*Problem*: Retype the records below exactly as they appear, but leave out any pictures.

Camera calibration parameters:
━━━━━━━━━━━━━━━━━━━━

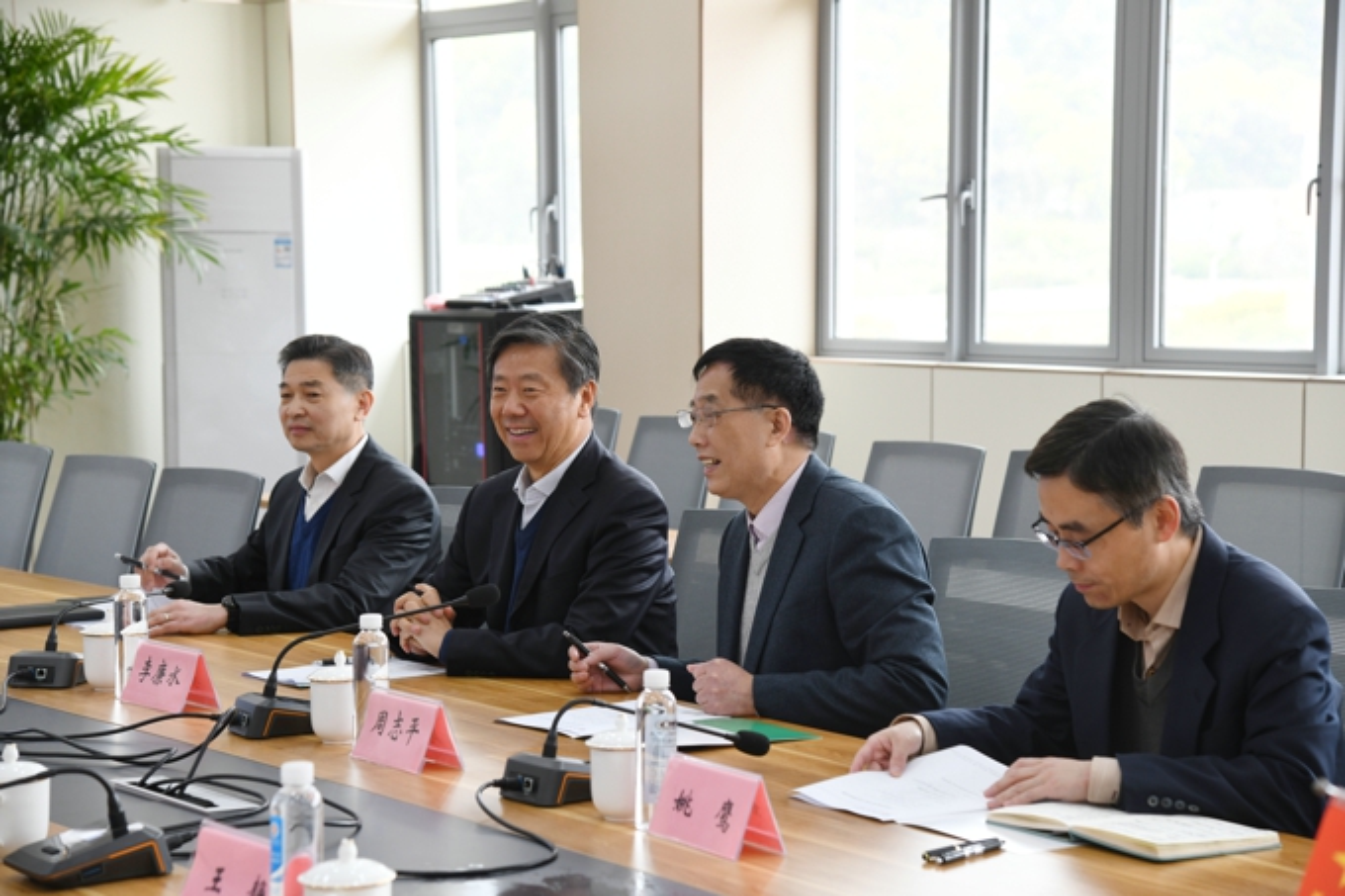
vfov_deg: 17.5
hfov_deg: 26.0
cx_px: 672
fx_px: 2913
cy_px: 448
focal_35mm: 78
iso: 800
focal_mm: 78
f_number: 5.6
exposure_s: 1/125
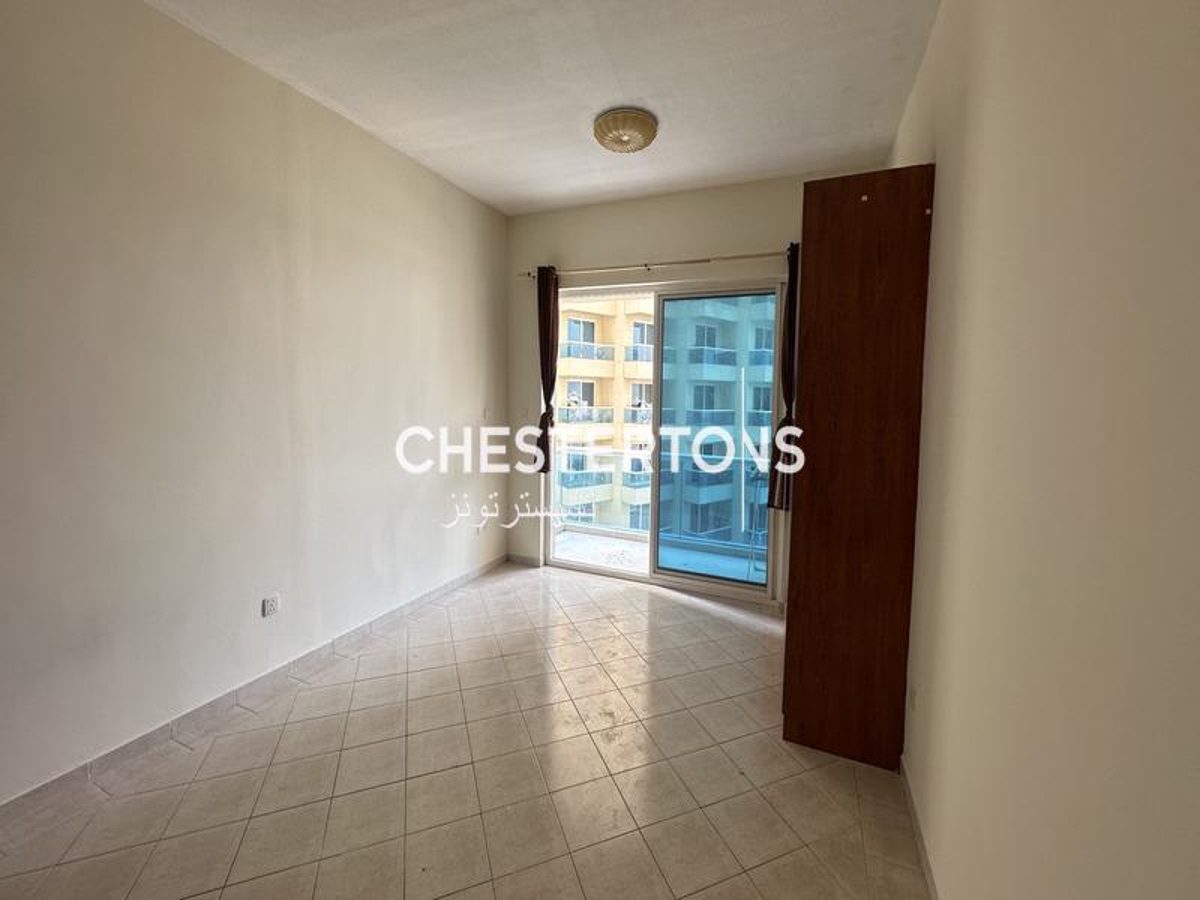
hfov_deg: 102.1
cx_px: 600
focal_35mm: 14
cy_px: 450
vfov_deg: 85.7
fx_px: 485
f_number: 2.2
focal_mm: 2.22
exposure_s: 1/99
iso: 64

━━━━━━━━━━━━━━━━━━━━

*Problem solution*:
vfov_deg: 17.5
hfov_deg: 26.0
cx_px: 672
fx_px: 2913
cy_px: 448
focal_35mm: 78
iso: 800
focal_mm: 78
f_number: 5.6
exposure_s: 1/125
hfov_deg: 102.1
cx_px: 600
focal_35mm: 14
cy_px: 450
vfov_deg: 85.7
fx_px: 485
f_number: 2.2
focal_mm: 2.22
exposure_s: 1/99
iso: 64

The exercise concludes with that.